In this case she evoked two scenes. There is her childhood home in India, where her father would expect young Misha and her brother to read one of the family’s four newspapers every day and then grill them on stories in the various sections. And there is a somber moment in the Florida statehouse in 2017, when the state legislature posthumously exonerated the “Groveland Four,” four young African American men who almost seventy years earlier had been falsely convicted of raping a young white woman.
We Don t Need Your Little History | Kenyon Review Online kenyonreview.org - get the latest breaking news, showbiz & celebrity photos, sport news & rumours, viral videos and top stories from kenyonreview.org Daily Mail and Mail on Sunday newspapers.
Newspapers are how I first noticed the world.

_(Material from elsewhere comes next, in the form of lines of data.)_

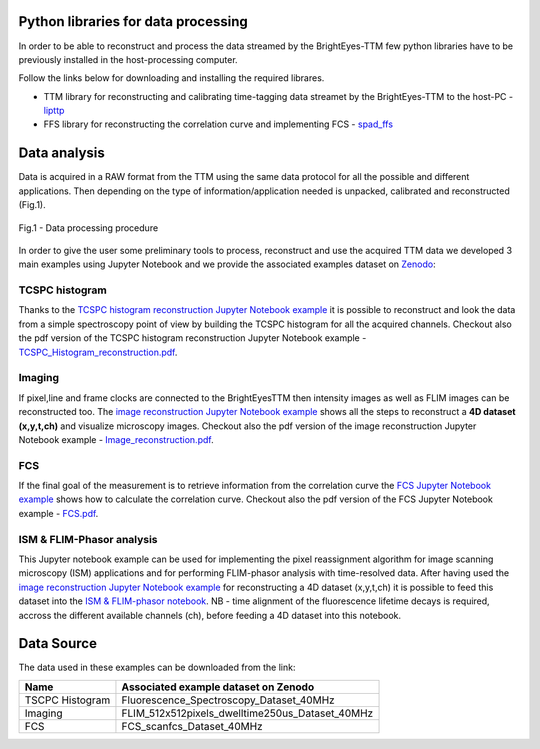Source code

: 
Python libraries for data processing
====================================

In order to be able to reconstruct and process the data streamed by the BrightEyes-TTM few python libraries have to be previously installed in the host-processing computer. 

Follow the links below for downloading and installing the required librares.


* 
  TTM library for reconstructing and calibrating time-tagging data streamet by the BrightEyes-TTM to the host-PC - `lipttp </dataProcessing/libs/libttp>`_

* 
  FFS library for reconstructing the correlation curve and implementing FCS - `spad_ffs </dataProcessing/libs/spad_ffs>`_

Data analysis
=============

Data is acquired in a RAW format from the TTM using the same data protocol for all the possible and different applications. Then depending on the type of information/application needed is unpacked, calibrated and reconstructed (Fig.1).


.. figure:: img/DataProcessing.PNG
 :width: 100%
 :align: center

 Fig.1 - Data processing procedure

In order to give the user some preliminary tools to process, reconstruct and use the acquired TTM data we developed 3 main examples using Jupyter Notebook and we provide the associated examples dataset on `Zenodo <https://doi.org/10.5281/zenodo.4912656>`_\ :


TCSPC histogram
---------------

Thanks to the `TCSPC histogram reconstruction Jupyter Notebook example </dataProcessing/pynotebook/TCSPC_Histogram_reconstruction.ipynb>`_ it is possible to reconstruct and look the data from a simple spectroscopy point of view by building the TCSPC histogram for all the acquired channels. Checkout also the pdf version of the TCSPC histogram reconstruction Jupyter Notebook example - `TCSPC_Histogram_reconstruction.pdf </dataProcessing/pynotebook/PDF/TCSPC_Histogram_reconstruction.pdf>`_.


Imaging
-------

If pixel,line and frame clocks are connected to the BrightEyesTTM then intensity images as well as FLIM images can be reconstructed too. The `image reconstruction Jupyter Notebook example </dataProcessing/pynotebook/Image_reconstruction.ipynb>`_ shows all the steps to reconstruct a **4D dataset (x,y,t,ch)** and visualize microscopy images. Checkout also the pdf version of the image reconstruction Jupyter Notebook example - `Image_reconstruction.pdf </dataProcessing/pynotebook/PDF/Image_reconstruction.pdf>`_.


FCS
---

If the final goal of the measurement is to retrieve information from the correlation curve the `FCS Jupyter Notebook example </dataProcessing/pynotebook/FCS.ipynb>`_ shows how to calculate the correlation curve. Checkout also the pdf version of the FCS Jupyter Notebook example - `FCS.pdf </dataProcessing/pynotebook/PDF/FCS.pdf>`_.


ISM & FLIM-Phasor analysis
--------------------------

This Jupyter notebook example can be used for implementing the pixel reassignment algorithm for image scanning microscopy (ISM) applications and for performing FLIM-phasor analysis with time-resolved data. After having used the `image reconstruction Jupyter Notebook example </dataProcessing/pynotebook/Image_reconstruction.ipynb>`_ for reconstructing a 4D dataset (x,y,t,ch) it is possible to feed this dataset into the `ISM & FLIM-phasor notebook </dataProcessing/pynotebook/ISM_Decay_Reconstruction_BrightEyes-TTM_v1_opensource.ipynb>`_. NB - time alignment of the fluorescence lifetime decays is required, accross the different available channels (ch), before feeding a 4D dataset into this notebook.


Data Source
===========

The data used in these examples can be downloaded from the link:



.. image:: https://zenodo.org/badge/DOI/10.5281/zenodo.4912656.svg
   :alt: https://doi.org/10.5281/zenodo.4912656    
   :target: https://doi.org/10.5281/zenodo.4912656
        
.. list-table::
   :header-rows: 1

   * - Name
     - Associated example dataset on Zenodo
   * - TSCPC Histogram
     - Fluorescence_Spectroscopy_Dataset_40MHz

   * - Imaging
     - FLIM_512x512pixels_dwelltime250us_Dataset_40MHz 
     
   * - FCS
     - FCS_scanfcs_Dataset_40MHz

From a young age, my brother and I were expected to read at least one of the four dailies that were delivered to our home in the mornings. Sometimes our father merely discussed the parts that we’d found interesting and wanted to know why we were drawn to that particular news item. At other times we were subjected to a veritable grilling about the news in every section. And although our father was always kind and patient, I found it hard to perform under such pressure while my brother excelled at recalling exact details and, at times, quoting whole passages of information. Since our father cared more for the act of learning, for his children to engage with the world, and less for a task being completed in the manner he originally set, I began to read one section of the paper more thoroughly and discuss it with him. Eight pages of international news. Even at a young age I was looking outside my inhabited space, fascinated by the disparat
Kenyon Review Reading Series 2020-21
All events sponsored in whole or in part by the
Kenyon Review, the Kenyon College English Department, GLCA New Writers Award, Ohio Arts Council, and the
KR Associates Program.
All of this year’s Kenyon Review Reading Series events are VIRTUAL. See below for links to our scheduled events, and please visit this page again soon as we are building a rich lineup for this fall. You can purchase books written by our virtual reading series authors in our KR Bookshop. We hope you’ll join us.
Although these readings are free and open to the public, we hope you will consider making a donation. With your support, we’ll continue to provide programming that celebrates the most exciting voices in literature from ever more diverse, ever more talented communities of authors.